I am currently working with the Fluidigm qRT-PCR data. There are 3 plates with total of 288 genes combined into one file (264 target genes + 8 * 3 (triplicate)= 24 Reference genes) with each plate consists of 96 genes (88 Target genes + 8 Reference genes) in one file. In summary, I have approximately 264 target genes and 8 * 3 = 24 reference genes in around 45 samples. Each of the samples are technically replicates.
I want to know if the methodology followed below is correct during the data analysis?
A. Handling multiple reference/housekeeping genes
Since, I have 8 reference genes in triplicate in each sample in a combined file, I created a data file with these reference genes across all samples,
- Average of on-chip reference genes at the each sample level (Arithmetic mean of 8 * 3 Reference genes leading to 8 * 1 Reference gene for each sample)
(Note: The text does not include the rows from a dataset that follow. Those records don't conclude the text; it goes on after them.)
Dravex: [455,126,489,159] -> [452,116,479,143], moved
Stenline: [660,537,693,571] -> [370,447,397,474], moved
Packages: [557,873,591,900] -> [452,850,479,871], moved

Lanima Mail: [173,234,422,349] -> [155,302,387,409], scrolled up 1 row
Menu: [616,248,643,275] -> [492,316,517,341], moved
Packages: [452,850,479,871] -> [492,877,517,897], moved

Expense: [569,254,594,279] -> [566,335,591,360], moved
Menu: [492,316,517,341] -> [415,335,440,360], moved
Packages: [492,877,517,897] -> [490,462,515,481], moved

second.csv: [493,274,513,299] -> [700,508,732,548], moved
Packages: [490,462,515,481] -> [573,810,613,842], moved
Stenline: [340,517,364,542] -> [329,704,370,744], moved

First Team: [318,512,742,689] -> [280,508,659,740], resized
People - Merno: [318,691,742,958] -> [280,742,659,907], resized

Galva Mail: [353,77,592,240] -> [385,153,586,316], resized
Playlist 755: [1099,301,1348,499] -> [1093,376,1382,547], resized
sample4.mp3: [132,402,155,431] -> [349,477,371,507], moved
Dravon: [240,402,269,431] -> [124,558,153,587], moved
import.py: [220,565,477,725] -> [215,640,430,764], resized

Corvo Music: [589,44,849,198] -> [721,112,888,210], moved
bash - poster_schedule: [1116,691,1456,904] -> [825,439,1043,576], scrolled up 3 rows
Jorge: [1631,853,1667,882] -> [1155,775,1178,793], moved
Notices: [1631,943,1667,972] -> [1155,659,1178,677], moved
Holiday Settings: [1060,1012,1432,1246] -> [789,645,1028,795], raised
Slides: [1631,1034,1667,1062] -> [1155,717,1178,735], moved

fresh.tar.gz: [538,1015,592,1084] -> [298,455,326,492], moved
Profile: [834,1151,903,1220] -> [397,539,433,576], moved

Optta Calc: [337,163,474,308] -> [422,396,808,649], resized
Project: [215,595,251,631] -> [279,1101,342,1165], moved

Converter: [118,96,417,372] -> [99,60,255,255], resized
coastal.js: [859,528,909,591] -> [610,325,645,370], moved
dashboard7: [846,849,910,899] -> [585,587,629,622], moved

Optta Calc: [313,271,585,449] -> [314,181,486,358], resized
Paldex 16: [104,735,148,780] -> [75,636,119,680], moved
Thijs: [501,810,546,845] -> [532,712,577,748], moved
- Identify most stable reference genes for instance (top 4 ) using appropriate In-Silico approaches (geNorm, NormFinder, Bestkeeper etc) based on the M-value
- Create a Psuedogene by calculating the geometric mean of top 4 stable reference gene across samples
B. After this, 1. Create a new data file, average (arithmetic mean) technical replicates across all samples for remaining genes i.e with all the 264 target genes + psuedogene (geometric mean of top 4 reference gene)
Detector Target Gene 1 Target Gene 2 . . . PsuedoGene
- Calculate △Ct (Difference between the Target gene and reference gene (i.e psuedogene))
- Calculate △△Ct (Difference between the sample and average of control samples)
- Calculate 2^(-△△Ct) to evaluate fold gene expression levels
Please let me know if the above analysis methodology looks fine?